L'uniforme était devenu beaucoup trop large; on le comprend sans peine; mais il ne semblait pas à première vue que les membres se fussent déformés. Les mains étaient sèches et anguleuses; mais les ongles, quoique un peu recourbés vers le bout, avaient conservé toute leur fraîcheur.

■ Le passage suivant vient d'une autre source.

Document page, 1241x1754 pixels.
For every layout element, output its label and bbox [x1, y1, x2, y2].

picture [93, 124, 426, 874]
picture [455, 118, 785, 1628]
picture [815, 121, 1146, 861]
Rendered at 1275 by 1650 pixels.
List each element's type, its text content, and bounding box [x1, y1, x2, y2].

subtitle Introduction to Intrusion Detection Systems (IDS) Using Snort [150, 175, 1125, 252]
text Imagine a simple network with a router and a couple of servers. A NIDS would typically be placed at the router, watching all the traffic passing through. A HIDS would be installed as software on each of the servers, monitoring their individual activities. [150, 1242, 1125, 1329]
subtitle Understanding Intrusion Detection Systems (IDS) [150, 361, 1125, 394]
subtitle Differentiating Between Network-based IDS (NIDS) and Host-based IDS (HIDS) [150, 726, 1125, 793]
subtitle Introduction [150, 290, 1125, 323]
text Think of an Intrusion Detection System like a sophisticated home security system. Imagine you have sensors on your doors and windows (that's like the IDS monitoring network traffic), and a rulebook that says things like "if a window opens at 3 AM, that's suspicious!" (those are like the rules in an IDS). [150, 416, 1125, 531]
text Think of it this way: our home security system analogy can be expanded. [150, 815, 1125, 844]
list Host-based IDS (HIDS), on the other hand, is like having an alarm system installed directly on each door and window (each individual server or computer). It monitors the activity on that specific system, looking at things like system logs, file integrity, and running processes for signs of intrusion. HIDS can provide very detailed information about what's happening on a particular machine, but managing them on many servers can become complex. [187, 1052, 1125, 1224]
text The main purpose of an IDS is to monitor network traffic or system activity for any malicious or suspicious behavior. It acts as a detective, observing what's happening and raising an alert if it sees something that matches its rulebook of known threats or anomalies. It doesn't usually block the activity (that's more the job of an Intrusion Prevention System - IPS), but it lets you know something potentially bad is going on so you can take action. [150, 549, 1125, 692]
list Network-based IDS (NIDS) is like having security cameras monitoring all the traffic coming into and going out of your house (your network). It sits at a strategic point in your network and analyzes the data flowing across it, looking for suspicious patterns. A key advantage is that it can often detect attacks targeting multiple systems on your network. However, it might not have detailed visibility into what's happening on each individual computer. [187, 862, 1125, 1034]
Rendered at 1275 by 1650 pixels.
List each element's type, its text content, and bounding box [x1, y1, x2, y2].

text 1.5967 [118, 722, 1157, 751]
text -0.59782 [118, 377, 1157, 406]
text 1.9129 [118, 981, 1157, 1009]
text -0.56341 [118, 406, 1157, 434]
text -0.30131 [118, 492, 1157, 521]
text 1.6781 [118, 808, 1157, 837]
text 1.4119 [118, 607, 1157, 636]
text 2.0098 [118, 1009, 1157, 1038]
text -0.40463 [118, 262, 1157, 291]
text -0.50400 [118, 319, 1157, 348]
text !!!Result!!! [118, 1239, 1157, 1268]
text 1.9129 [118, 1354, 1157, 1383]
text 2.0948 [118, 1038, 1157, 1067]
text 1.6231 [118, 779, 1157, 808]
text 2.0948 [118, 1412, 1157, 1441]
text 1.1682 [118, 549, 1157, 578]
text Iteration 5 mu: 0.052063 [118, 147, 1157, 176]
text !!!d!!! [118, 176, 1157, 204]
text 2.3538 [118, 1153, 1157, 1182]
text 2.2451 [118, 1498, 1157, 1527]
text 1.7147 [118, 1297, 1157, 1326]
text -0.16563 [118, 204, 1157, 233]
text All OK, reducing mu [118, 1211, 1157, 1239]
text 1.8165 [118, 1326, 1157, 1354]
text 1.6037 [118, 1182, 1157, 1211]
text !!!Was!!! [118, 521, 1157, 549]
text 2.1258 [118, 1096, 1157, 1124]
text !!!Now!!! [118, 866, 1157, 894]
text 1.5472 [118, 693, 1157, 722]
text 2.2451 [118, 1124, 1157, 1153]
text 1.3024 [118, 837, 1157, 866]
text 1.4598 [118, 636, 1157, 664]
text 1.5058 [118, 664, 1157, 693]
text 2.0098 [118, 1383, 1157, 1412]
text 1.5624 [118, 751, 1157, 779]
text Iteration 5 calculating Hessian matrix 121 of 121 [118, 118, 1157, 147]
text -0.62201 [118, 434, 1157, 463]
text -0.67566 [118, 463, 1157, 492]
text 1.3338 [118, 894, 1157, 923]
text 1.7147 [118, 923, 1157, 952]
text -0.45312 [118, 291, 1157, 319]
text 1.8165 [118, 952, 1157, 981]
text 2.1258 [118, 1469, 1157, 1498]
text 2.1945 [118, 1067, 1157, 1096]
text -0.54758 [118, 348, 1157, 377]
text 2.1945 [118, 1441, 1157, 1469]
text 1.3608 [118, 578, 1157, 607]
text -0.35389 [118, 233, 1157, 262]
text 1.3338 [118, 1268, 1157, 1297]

Le seul changement très notable était la dépression excessive des parois abdominales, qui semblaient refoulées au-dessous des dernières côtes; à droite, une légère saillie laissait deviner la place du foie. Le choc du doigt sur les diverses parties du corps rendait un son analogue à celui du cuir sec. Tandis que Léon signalait tous ces détails à son auditoire et faisait les honneurs de sa momie, il déchira maladroitement l'ourlet de l'oreille droite et il lui resta dans la main un petit morceau de colonel.
Cet accident sans gravité aurait pu passer inaperçu, si Clémentine, qui suivait avec une émotion visible tous les gestes de son amant, n'avait laissé tomber sa bougie en poussant un cri d'effroi. On s'empressa autour d'elle; Léon la soutint dans ses bras et la porta sur une chaise; Mr Renault courut chercher des sels: elle était pâle comme une morte et semblait au moment de s'évanouir.